Nein. An der Steuererklärung wird nichts geändert. Die vorgesehenen zehn Prozent Direktabzug werden lediglich den kantonalen Einkommenssteuern angerechnet. Wie hoch diese Einkommenssteuer ausfällt, wird weiterhin aufgrund der Steuererklärung festgestellt. Auch für die Bundes- und Gemeindesteuer – sie sind vom Systemwechsel nicht betroffen – braucht es weiterhin eine Steuererklärung.
«Steuerschulden sind das Schuldenproblem Nummer 1», schreibt SP-Grossrat Georg Mattmüller in einem Gastbeitrag in der «bz Basel». Sie seien meist nicht das Resultat von mangelndem Einkommen, sondern von mangelnder Planung der Betroffenen. Diese richteten ihre Ausgaben nach dem Kontostand aus und «vergessen dabei, die Steuern einzuplanen». Wenn sich daraus Steuerschulden und Betreibungen ergeben, ist das laut Mattmüller problematisch: «Betreibungen sind für viele Menschen eine schwere Belastung und können bei der Stellen- und Wohnungssuche zu Stigmatisierungen führen.»
Auch sei der direkte Lohnabzug für die allermeisten Arbeitgeber technisch kein Problem, schreibt Mattmüller. Sein Fazit:« Letztlich wird der Kanton entlastet, denn es fallen weniger Verwaltungskosten an. Der freiwillige Abzug der Steuern vom Lohn wirkt präventiv darauf hin, dass weniger Menschen unter Steuerschulden leiden.»
«Grosser Aufwand für alle, kleiner Nutzen für wenige», bilanziert die WAK-Minderheit. Es sei unwahrscheinlich, dass die anvisierte Zielgruppe des Systemwechsels – Menschen mit Steuerschulden – durch die Reform überhaupt erreicht wird.

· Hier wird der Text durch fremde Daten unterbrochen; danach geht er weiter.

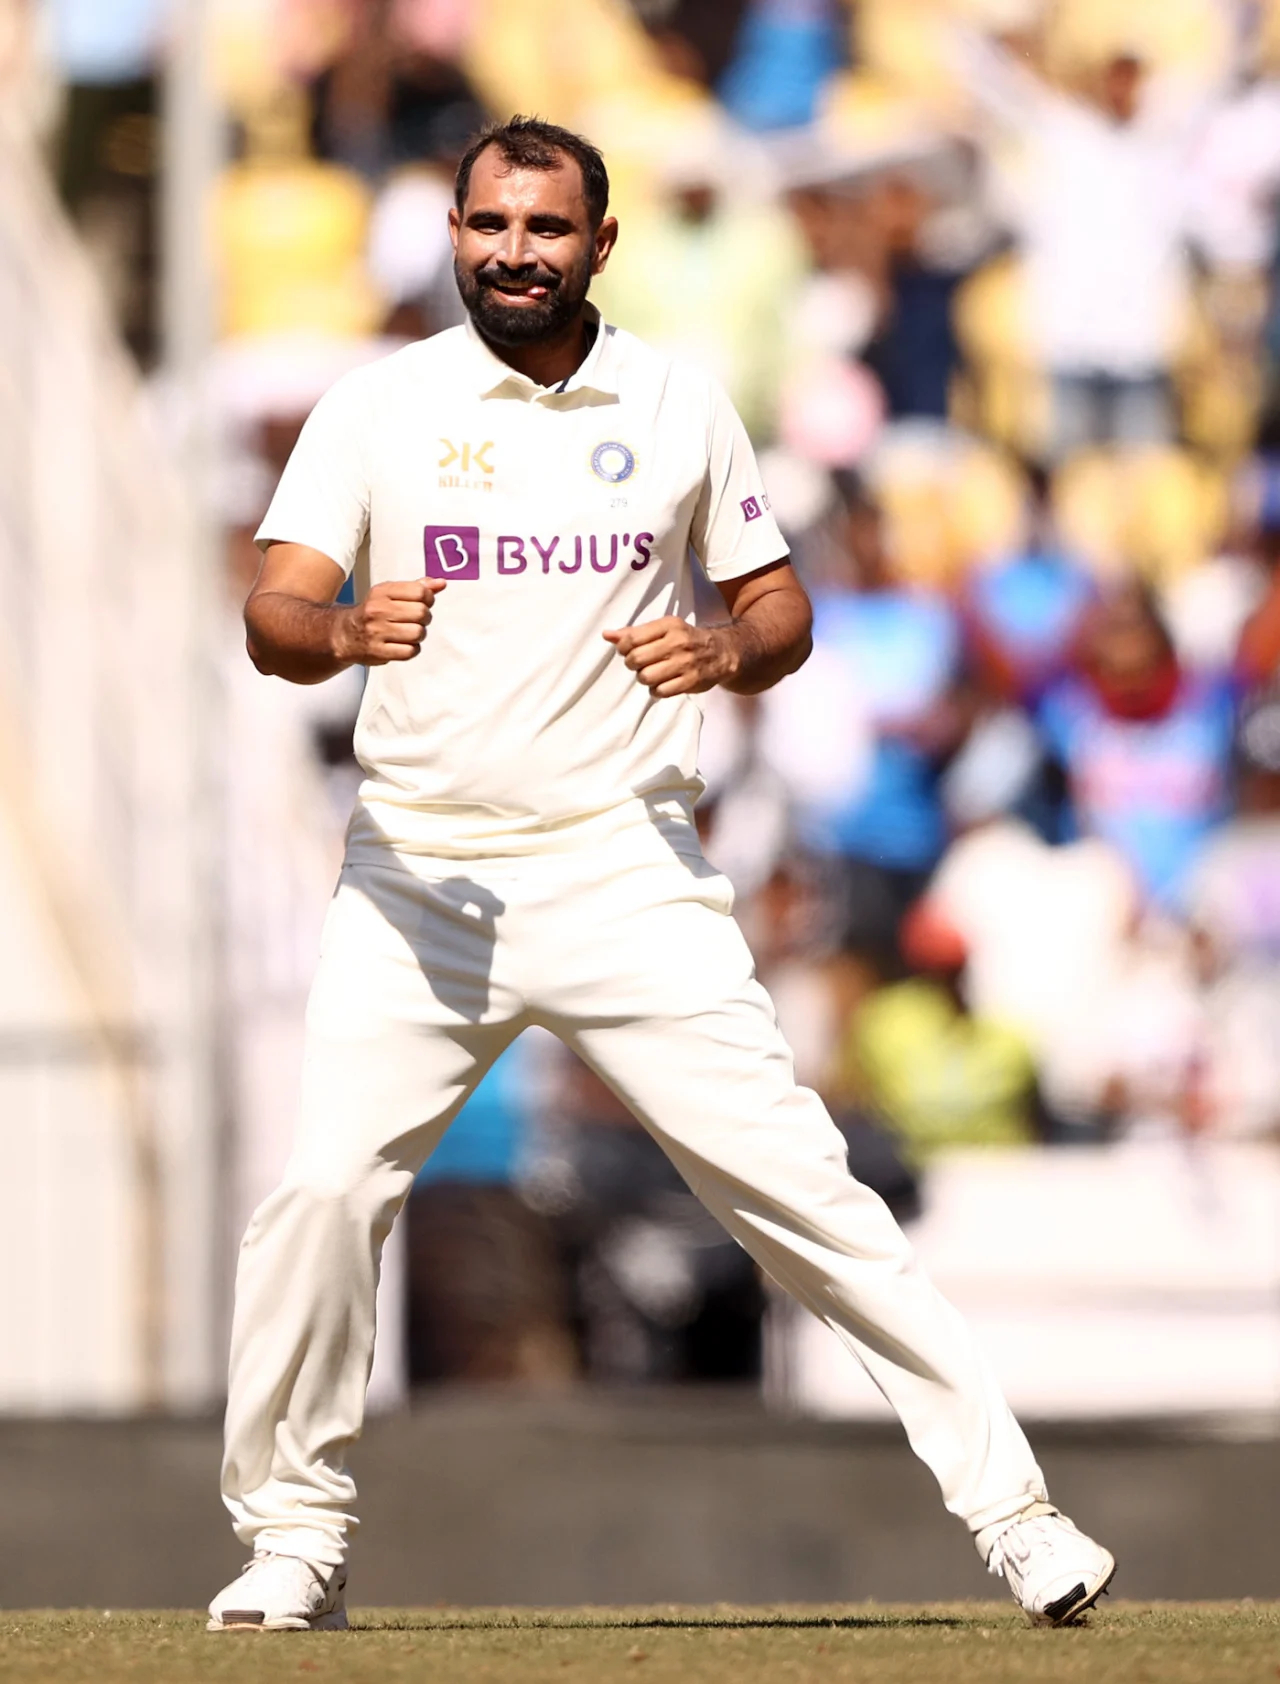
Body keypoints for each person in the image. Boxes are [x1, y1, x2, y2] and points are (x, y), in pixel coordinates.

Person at [207, 116, 1113, 1634]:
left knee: (805, 1197)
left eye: (546, 229)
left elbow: (780, 608)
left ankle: (1019, 1520)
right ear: (454, 233)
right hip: (422, 883)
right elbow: (273, 610)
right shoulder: (381, 407)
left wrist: (726, 651)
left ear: (599, 246)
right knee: (319, 1193)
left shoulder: (681, 401)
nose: (514, 253)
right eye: (490, 225)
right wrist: (347, 631)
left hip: (627, 867)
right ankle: (294, 1537)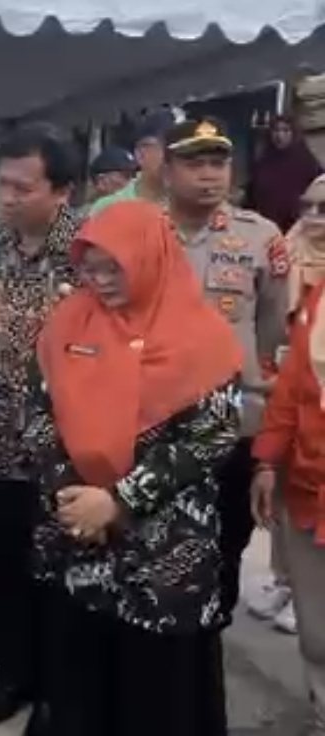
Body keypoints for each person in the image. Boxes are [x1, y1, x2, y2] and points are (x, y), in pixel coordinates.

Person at [31, 200, 241, 736]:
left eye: (114, 268)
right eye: (90, 268)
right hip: (81, 537)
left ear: (150, 261)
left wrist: (118, 501)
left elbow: (211, 437)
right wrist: (71, 495)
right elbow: (40, 414)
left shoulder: (203, 335)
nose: (100, 281)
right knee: (82, 676)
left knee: (156, 693)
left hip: (164, 548)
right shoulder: (69, 322)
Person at [0, 124, 82, 726]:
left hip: (69, 449)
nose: (7, 197)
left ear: (61, 191)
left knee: (59, 574)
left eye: (22, 187)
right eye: (2, 184)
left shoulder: (89, 250)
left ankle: (57, 692)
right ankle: (14, 674)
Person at [163, 117, 289, 627]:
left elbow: (272, 331)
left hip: (232, 424)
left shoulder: (260, 237)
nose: (209, 174)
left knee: (225, 546)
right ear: (167, 171)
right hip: (157, 422)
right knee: (158, 548)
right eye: (195, 163)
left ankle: (208, 640)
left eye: (218, 163)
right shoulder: (141, 231)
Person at [244, 175, 325, 634]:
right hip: (289, 394)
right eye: (307, 207)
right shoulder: (287, 253)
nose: (313, 219)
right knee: (285, 500)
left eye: (324, 210)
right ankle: (288, 580)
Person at [251, 271, 325, 733]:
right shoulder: (317, 303)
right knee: (316, 631)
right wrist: (267, 461)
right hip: (306, 490)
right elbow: (291, 390)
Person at [90, 109, 177, 215]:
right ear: (141, 155)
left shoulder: (189, 204)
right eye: (167, 148)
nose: (176, 158)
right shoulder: (108, 208)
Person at [246, 115, 323, 234]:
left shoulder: (307, 163)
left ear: (294, 134)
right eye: (276, 130)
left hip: (298, 230)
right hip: (266, 229)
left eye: (286, 130)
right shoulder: (263, 163)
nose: (280, 135)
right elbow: (251, 197)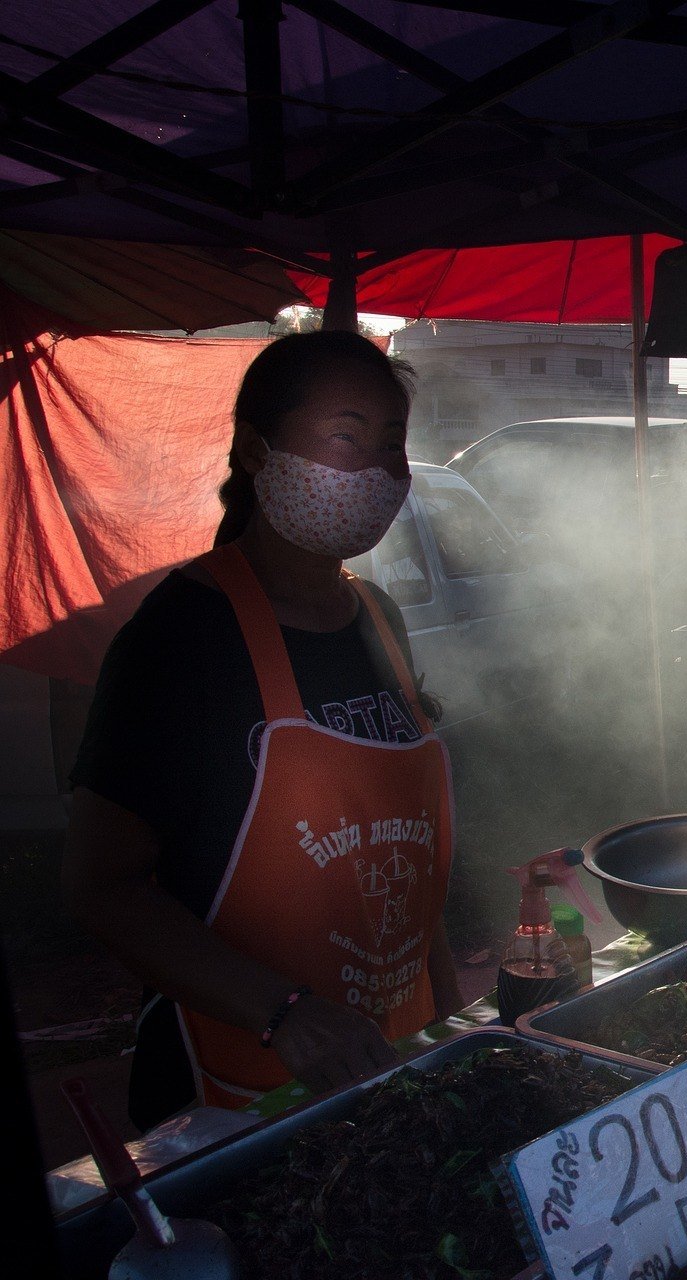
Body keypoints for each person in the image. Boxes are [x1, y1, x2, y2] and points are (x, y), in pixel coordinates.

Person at [63, 331, 460, 1128]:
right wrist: (284, 1014)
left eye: (393, 446)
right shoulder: (181, 637)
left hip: (390, 1069)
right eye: (347, 436)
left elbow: (410, 873)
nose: (381, 473)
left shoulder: (379, 620)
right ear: (255, 450)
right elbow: (101, 888)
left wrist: (451, 1027)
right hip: (236, 1091)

Diese würden sich wegen ihrer finanziell prekären Situation sowieso dagegen entscheiden, durch die Direktabzüge zusätzlich an liquiden Mitteln zu verlieren.
«Viele Betroffene werden sich in der falschen Sicherheit wiegen, mit dem Abzug seien die Steuern beglichen», schreibt FDP-Grossrat Christophe Haller in seiner Replik auf Mattmüllers Beitrag in der «bz Basel». Das sei falsch. Weder seien Bundes- und Gemeindesteuern darin erfasst, noch reichten die zehn Prozent Lohnabzug in den meistens Fällen für die kantonalen Steuern aus. Steuerpflichtige könnten zu wenig Reserven bilden, was wiederum Liquiditätsprobleme und eine Erhöhung der Steuerausfälle zur Folge habe, so die Reformgegner. Ausserdem würde den Basler Unternehmern ein Sondersystem auferlegt, das sich negativ auf die Standortattraktivität auswirke, schreibt Grossrat Haller.
Befürworter des Direktabzugs beobachten die Abstimmung im Grossen Rat mit Spannung. «Wenn es in Basel eine Mehrheit dafür gibt, ist das ein starkes Signal für die ganze Schweiz», sagte SP-Nationalrätin Margret Kiener Nellen im Frühsommer gegenüber watson.
Bereits vor drei Jahren forderte Kiener Nellen den landesweiten direkten Steuerabzug per Motion – sie zog ihre Eingabe später zurück, um die Entwicklungen in Basel abzuwarten. Mit Blick auf die Entwicklungen in Basel zeigte sie sich optimistisch: «Ich bin überzeugt, dass der Direktabzug der Steuern vom Lohn in der ganzen Schweiz in fünf bis zehn Jahren Standard ist.» Heute könnte das Basler Parlament einen ersten Schritt dahin machen.